As to the privilege dispute, Judge Stark denied Intel’s request that Future Link produce certain documents withheld as privileged or attorney work product. Judge Stark did, however, grant in part Future Link’s request that Intel produce certain documents withheld as privileged. As to one document that the Court ordered to be produced, Judge Stark noted that “[t]here is no indication that the document was ever actually sent to a lawyer for legal review, and it is unclear what ‘legal review process’ is referred to in the top-level email.” In addition, according to Judge Stark, “the attached slide-show presentation appears to be entirely technical in nature, raising no issues that would clearly require review by an attorney.” As to another document ordered to be produced, Judge Stark explained that “[t]here is nothing in the content of what was redacted that would indicate what legal advice was sought or obtained, if any. Moreover, there is no indication of any communication to an attorney of the redacted portion of the document for the purpose of obtaining legal advice.” (emphasis in original). As to another such document, Judge Stark noted that “[t]he fact that a document was reviewed by an attorney is not enough, by itself, to make the statements which have been redacted privileged.”

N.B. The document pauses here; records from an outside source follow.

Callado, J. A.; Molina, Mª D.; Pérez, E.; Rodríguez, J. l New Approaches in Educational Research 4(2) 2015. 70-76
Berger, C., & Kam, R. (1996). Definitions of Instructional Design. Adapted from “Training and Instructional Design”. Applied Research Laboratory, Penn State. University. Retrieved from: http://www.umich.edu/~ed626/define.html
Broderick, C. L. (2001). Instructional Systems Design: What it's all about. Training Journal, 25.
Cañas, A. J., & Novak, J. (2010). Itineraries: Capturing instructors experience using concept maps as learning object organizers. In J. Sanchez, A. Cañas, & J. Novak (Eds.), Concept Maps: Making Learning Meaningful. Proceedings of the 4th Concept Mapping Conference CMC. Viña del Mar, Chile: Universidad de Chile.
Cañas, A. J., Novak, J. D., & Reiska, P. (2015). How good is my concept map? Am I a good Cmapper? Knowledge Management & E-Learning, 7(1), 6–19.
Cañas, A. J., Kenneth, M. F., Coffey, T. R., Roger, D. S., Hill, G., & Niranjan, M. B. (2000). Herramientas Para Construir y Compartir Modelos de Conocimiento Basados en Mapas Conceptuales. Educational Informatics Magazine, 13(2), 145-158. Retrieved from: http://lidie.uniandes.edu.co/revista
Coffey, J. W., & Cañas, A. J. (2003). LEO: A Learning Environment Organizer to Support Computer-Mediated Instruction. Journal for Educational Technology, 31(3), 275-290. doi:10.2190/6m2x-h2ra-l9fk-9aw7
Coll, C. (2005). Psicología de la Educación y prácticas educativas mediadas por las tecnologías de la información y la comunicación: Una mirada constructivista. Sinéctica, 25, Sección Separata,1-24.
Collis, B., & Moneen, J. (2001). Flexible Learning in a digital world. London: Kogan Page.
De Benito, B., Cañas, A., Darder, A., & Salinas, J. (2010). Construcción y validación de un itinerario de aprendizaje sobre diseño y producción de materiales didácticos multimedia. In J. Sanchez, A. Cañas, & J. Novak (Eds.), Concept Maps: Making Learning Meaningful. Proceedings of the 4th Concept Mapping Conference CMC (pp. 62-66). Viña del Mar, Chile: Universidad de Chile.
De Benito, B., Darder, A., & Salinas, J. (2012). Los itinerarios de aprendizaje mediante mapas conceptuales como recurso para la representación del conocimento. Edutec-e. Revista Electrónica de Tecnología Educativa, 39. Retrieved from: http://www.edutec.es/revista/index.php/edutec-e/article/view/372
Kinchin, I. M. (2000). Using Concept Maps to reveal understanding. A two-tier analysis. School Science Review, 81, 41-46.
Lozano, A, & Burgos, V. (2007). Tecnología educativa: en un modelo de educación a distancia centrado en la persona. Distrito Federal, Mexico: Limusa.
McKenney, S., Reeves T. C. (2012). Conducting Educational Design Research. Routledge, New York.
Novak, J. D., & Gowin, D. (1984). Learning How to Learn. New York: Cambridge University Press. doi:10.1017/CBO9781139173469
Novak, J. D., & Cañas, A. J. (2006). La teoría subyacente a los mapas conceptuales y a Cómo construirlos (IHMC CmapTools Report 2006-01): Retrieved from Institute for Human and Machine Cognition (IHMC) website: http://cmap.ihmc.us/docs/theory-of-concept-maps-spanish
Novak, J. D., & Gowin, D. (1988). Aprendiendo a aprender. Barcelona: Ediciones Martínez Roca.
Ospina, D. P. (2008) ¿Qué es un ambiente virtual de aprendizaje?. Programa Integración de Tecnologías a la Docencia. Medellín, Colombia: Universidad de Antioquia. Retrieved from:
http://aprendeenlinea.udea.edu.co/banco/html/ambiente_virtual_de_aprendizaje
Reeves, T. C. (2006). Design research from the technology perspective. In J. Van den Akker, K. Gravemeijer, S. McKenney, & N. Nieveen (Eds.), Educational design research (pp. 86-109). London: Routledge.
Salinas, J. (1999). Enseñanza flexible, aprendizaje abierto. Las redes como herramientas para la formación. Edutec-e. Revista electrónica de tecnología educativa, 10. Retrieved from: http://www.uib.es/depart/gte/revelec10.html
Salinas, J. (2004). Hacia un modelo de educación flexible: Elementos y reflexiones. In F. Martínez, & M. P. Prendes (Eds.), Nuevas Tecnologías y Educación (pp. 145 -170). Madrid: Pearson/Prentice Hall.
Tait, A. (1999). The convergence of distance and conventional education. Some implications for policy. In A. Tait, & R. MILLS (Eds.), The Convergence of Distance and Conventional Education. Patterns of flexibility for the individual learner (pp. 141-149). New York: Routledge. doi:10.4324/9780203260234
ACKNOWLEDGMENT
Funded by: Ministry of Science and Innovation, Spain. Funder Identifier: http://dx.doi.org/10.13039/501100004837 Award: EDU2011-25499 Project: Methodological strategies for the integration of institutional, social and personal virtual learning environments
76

Denying Future Link’s motion for reconsideration, Judge Stark explained that the motion “simply repeats arguments that were previously raised [at the March 1, 2016 hearing], and does not add anything that could not have been presented to the Court before the Court’s September 28, 2016 ruling [on summary judgment].” Judge Stark also found that Future Link’s motion for reconsideration on the licensing issue failed on the merits.